His current research project, ‘Pierre Schaeffer’s musicalité généralisée and the aural nature of A la recherche du temps perdu’, combines Schaeffer’s notions of listening with Sound Studies debates on the classical forms of sounds (i.e., music, voice and noise) in order to depict the sound spaces of Proust’s novel and define the role played by sound and listening in his notions of time, memory and habit.
He collaborates with the ARIAS (CNRS/ENS/Paris3) research project Transculturalités des arts. Mots et concepts. Glossaires multilingues et interdisciplinaires as well as with the Federal University of Minas Gerais research group Music, Technology and Society, in addition to writing programme notes for the Philharmonic Orchestra of Minas Gerais. Igor Reyner is currently the recipient of a CAPES Foundation (Ministry of Education of Brazil) Ph.D. scholarship.
Cecilia Rossari
Originaire de Vérone, titulaire d’un baccalauréat littéraire, je me suis inscrite à la Faculté des Lettres –Département d’Italianistique de l’Université de Bologne où, en 2007, j’ai obtenu une maîtrise en Linguistique et Littérature Italienne avec un mémoire portant sur la réception de Proust en Italie. Pendant le premier semestre 2007 j’ai été assistante du Prof. Alberto Bertoni pour son cours sur la Prose et la Poésie Italiennes du XXe siècle. Depuis septembre 2010 je suis doctorante à l’Université de Genève ; ma thèse de doctorat (sous la direction du Prof. Emilio Manzotti) a pour sujet les catégories d’architecture et de paysage dans les romans contemporains. Actuellement je fais partie de deux programmes doctoraux (CUSO - http://italiano.cuso.ch/accueil/; et Scuola Dottorale de l’Université de la Suisse Italienne - http://www.isi.com.usi.ch/civitafirenze2013dossier-218151.pdf) et je participe en tant qu’enseignante aux activités de formation continue promues par l’Unité d’Italien de l’Université de Genève.
Raffaello Rossi
Originally from Florence, I finished my primary studies with a score of 83/100, and then joined the course of Intercultural Studies at the University of Florence, where I studied English and Spanish languages, and the literatures of Southern America and United States. After two years and a half, I attended a course of Modern Literature, where I graduated for the first time with the maximum score (110/110 cum laude). For my Masters I joined the course of Modern Literature, Language and Philology at the University of Siena, where I graduated in Literary Criticism with a 110/110 cum laude score by presenting a comparative thesis on Proust and Goethe. I began my postgraduate studies last year at the PhD in Modern, Comparative, Postcolonial Literatures at the University of Bologna. My convention with the University of Paris-Est Créteil is in progress.

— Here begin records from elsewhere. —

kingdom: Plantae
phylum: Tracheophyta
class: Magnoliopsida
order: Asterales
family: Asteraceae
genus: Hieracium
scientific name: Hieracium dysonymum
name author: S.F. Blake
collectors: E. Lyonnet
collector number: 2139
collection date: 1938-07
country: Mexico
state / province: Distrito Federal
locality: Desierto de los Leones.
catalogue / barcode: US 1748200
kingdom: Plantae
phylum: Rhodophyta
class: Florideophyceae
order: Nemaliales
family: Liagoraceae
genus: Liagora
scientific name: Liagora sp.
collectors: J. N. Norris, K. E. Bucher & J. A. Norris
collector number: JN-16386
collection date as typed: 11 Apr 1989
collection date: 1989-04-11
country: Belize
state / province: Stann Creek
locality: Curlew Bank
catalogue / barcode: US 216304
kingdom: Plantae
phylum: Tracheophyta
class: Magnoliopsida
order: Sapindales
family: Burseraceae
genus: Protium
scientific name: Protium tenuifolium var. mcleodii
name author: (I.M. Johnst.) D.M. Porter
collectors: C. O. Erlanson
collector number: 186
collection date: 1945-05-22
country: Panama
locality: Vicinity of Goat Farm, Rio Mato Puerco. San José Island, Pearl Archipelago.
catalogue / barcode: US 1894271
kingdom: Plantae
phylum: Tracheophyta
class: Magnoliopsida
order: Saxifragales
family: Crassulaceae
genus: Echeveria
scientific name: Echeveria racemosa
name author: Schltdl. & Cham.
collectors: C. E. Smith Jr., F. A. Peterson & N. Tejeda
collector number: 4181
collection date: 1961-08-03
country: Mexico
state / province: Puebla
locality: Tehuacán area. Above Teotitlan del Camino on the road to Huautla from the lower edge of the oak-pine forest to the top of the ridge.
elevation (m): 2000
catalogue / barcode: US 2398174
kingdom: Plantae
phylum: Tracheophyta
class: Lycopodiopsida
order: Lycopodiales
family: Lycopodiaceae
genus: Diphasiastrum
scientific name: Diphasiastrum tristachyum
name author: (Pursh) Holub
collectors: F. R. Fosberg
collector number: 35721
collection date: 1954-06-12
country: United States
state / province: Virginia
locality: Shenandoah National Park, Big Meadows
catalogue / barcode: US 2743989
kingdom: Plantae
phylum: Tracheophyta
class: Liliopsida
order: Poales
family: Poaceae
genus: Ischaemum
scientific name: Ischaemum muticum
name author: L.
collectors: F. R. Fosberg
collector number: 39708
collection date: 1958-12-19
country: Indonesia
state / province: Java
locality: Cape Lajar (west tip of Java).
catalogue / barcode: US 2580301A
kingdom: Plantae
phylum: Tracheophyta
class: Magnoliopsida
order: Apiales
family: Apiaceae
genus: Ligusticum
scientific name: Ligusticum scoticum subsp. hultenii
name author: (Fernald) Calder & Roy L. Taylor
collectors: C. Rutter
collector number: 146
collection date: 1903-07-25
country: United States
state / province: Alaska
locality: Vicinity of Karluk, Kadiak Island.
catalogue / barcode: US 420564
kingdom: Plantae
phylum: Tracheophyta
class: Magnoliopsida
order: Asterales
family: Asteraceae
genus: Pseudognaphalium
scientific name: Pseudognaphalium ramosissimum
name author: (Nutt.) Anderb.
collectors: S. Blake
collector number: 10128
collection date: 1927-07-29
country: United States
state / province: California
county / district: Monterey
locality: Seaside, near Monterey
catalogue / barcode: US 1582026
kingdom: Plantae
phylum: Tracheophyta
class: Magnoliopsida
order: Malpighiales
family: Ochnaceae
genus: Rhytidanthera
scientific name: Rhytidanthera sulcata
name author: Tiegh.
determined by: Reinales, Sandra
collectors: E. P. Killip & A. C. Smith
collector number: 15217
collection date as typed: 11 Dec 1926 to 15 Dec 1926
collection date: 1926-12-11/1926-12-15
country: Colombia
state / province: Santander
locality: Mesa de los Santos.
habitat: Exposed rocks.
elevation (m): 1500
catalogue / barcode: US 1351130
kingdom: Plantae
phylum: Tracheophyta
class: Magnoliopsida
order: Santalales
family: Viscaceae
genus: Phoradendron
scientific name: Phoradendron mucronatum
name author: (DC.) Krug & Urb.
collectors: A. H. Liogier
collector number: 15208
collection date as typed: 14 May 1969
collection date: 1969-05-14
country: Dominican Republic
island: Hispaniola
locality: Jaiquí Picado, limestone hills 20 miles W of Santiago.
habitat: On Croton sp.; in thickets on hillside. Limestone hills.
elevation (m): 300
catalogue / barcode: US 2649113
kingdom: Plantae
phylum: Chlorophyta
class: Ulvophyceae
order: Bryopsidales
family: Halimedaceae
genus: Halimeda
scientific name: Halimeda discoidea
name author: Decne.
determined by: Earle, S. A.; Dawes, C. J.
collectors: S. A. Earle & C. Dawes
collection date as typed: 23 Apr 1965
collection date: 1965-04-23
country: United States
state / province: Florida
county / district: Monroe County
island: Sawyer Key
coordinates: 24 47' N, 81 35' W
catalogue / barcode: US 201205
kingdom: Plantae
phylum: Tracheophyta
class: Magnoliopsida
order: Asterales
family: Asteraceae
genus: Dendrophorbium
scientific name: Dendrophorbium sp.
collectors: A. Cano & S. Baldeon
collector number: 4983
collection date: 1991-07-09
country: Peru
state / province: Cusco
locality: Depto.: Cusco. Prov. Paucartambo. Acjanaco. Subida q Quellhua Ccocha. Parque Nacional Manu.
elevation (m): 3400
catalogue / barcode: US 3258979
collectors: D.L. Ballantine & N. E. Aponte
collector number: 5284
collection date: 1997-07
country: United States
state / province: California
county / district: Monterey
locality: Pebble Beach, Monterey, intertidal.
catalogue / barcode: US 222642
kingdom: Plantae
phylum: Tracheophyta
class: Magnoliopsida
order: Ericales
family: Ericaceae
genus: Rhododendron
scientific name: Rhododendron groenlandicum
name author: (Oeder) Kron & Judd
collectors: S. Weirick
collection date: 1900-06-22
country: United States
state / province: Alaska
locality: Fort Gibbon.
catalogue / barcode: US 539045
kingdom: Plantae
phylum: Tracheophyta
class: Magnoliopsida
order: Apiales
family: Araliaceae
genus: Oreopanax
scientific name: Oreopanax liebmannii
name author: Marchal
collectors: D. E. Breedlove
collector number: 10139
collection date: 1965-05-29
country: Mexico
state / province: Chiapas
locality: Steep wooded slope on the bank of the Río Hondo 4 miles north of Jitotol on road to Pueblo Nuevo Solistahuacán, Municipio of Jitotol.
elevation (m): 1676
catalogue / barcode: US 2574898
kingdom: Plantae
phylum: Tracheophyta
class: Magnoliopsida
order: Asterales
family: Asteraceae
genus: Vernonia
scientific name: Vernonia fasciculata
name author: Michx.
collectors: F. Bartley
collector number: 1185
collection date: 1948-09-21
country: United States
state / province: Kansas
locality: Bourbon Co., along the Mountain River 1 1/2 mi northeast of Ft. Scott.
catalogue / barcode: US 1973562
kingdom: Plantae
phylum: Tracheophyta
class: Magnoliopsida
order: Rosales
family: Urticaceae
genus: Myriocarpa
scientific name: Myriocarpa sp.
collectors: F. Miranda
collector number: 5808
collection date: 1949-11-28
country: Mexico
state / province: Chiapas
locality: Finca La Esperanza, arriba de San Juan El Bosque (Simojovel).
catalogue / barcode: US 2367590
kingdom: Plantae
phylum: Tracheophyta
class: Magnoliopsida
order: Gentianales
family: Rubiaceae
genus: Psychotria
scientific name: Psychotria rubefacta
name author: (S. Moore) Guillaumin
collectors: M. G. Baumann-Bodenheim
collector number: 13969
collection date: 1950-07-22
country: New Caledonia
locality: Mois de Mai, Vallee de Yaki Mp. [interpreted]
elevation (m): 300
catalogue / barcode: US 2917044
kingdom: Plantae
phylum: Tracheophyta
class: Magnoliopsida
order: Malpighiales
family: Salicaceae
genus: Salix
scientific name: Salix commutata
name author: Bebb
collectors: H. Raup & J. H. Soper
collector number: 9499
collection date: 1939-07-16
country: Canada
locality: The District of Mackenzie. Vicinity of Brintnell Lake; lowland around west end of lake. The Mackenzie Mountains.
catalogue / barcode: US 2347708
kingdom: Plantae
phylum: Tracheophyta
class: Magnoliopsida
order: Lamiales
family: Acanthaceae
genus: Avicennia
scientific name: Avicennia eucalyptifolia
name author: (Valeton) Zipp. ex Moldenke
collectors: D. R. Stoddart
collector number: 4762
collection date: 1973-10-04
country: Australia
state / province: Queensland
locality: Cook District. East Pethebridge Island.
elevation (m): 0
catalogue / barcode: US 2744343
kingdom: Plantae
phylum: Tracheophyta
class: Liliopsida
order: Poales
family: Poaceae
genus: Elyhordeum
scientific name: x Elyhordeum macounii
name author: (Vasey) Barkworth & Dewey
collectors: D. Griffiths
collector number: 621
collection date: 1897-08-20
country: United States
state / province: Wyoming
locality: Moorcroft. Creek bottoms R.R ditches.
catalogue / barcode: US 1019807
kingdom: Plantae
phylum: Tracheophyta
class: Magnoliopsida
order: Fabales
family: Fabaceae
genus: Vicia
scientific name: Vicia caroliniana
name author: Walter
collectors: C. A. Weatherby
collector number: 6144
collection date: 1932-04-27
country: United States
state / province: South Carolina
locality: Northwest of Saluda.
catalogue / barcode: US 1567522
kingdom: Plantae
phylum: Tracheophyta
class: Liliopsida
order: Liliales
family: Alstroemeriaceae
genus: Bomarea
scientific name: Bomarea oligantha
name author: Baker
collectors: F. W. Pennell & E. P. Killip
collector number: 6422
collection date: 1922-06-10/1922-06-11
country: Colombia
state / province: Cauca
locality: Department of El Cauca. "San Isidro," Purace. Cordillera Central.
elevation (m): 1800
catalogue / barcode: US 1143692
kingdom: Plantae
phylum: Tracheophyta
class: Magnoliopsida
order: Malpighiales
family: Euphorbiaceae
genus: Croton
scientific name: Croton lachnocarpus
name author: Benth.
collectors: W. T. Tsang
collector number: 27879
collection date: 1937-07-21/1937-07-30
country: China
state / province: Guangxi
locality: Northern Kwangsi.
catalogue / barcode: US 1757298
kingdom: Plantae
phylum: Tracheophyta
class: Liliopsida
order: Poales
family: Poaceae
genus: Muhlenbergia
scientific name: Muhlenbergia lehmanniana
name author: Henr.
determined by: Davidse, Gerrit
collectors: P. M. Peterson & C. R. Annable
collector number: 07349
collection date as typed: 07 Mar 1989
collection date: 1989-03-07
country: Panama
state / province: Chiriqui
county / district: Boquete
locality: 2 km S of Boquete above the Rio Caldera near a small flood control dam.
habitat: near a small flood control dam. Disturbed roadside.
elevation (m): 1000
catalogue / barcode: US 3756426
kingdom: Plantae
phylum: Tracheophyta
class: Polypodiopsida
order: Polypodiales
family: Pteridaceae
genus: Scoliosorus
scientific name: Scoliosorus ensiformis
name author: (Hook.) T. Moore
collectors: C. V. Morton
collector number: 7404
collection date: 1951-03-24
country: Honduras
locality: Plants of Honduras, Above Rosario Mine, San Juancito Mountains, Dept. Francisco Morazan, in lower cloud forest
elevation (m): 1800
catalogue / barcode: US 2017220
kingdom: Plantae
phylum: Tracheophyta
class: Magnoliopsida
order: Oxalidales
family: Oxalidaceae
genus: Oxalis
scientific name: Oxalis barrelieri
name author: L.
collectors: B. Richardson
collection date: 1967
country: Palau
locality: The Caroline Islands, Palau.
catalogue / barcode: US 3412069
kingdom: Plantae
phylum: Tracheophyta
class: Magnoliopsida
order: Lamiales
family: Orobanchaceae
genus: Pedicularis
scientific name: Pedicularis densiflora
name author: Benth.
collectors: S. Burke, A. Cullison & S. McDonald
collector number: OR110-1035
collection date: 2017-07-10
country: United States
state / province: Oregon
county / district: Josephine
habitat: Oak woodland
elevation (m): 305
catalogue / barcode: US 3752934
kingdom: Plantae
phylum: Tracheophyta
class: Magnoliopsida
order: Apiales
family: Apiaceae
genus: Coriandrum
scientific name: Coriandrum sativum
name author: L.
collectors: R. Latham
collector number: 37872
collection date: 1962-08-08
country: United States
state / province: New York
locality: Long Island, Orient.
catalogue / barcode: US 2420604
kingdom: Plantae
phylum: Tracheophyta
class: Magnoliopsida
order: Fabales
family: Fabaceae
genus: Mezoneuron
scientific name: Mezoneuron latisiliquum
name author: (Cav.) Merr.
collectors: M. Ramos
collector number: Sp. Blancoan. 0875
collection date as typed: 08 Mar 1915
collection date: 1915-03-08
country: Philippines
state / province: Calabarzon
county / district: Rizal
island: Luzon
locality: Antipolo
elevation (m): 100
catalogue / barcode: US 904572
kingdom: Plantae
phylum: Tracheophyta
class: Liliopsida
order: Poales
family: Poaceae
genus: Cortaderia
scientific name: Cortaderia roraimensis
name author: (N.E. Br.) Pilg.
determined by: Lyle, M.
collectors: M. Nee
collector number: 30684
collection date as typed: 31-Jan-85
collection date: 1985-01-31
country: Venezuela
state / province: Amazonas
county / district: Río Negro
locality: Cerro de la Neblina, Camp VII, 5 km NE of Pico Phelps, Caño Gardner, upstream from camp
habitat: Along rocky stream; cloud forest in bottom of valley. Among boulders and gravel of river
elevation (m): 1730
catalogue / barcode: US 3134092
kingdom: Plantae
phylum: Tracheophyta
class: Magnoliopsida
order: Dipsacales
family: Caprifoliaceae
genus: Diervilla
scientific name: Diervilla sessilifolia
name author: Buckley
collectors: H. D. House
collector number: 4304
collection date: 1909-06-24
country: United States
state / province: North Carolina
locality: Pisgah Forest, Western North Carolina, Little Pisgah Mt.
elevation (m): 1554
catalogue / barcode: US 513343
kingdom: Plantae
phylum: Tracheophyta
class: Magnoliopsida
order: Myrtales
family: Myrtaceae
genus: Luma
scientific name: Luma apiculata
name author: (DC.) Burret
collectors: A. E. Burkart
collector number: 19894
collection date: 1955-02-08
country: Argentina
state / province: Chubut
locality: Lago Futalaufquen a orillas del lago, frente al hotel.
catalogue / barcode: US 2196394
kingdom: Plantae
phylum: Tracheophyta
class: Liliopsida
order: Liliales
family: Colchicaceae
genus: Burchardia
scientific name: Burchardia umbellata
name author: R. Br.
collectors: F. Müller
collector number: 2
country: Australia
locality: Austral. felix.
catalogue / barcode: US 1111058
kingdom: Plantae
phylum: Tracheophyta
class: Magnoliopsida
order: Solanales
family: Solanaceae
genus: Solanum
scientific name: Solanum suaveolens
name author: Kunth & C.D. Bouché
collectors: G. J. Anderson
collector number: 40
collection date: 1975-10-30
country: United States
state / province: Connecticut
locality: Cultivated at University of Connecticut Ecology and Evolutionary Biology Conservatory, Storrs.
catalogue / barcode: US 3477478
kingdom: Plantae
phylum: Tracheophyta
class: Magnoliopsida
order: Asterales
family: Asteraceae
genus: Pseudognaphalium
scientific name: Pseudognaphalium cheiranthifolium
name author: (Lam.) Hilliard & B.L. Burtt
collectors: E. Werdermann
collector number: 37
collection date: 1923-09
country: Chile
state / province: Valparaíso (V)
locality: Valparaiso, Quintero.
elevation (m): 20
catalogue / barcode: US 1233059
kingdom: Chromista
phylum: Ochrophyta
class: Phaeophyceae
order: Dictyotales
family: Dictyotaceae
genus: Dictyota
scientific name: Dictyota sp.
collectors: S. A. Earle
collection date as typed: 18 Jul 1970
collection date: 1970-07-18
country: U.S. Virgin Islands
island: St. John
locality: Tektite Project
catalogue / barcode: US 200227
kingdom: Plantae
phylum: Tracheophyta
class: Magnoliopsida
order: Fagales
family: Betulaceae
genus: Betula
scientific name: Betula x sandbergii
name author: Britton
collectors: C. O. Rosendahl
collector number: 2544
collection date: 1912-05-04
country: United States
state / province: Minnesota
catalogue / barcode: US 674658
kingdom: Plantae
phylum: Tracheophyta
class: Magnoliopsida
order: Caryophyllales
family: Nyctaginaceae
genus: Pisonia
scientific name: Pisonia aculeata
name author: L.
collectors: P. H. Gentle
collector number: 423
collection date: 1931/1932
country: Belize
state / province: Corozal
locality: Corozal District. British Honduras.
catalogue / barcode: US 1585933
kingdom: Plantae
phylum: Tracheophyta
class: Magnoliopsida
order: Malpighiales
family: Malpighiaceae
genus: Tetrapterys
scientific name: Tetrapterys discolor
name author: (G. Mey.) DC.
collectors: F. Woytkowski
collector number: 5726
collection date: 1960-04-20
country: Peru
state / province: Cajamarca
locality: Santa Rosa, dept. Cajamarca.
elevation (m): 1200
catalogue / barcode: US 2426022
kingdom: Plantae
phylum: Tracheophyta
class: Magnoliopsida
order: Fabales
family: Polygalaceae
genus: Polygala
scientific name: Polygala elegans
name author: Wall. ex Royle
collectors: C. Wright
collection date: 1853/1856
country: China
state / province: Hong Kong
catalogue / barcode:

I am currently working on a PhD project concerning Modernist Narratives, where Proust has a pivotal role both in the theoretical conceptualization and in the comparative discourse with authors such as Joyce, Kafka, Woolf and Faulkner. The definition of a modernist subjectivity and the research about its relation with different narrative strategies are my favourite topics. In this case I think that the challenge and originality of comparing Proust with a contemporary TV-series are quite self-evident, but I think that such an "extreme" comparison is authorized by the wide-spreading field of modernist studies, which allows to take a not-retrospective look at the literature of the early twentieth century. In addition to that, drawing narratological theories from In search of lost time and using them to read the Mad Men series, which by itself is a sort of foundational myth of the postmodern era, might be a useful contribution for re-thinking the very categories of Modernism and Postmodernism, as well as discussing the opportunity of their antinomic conception.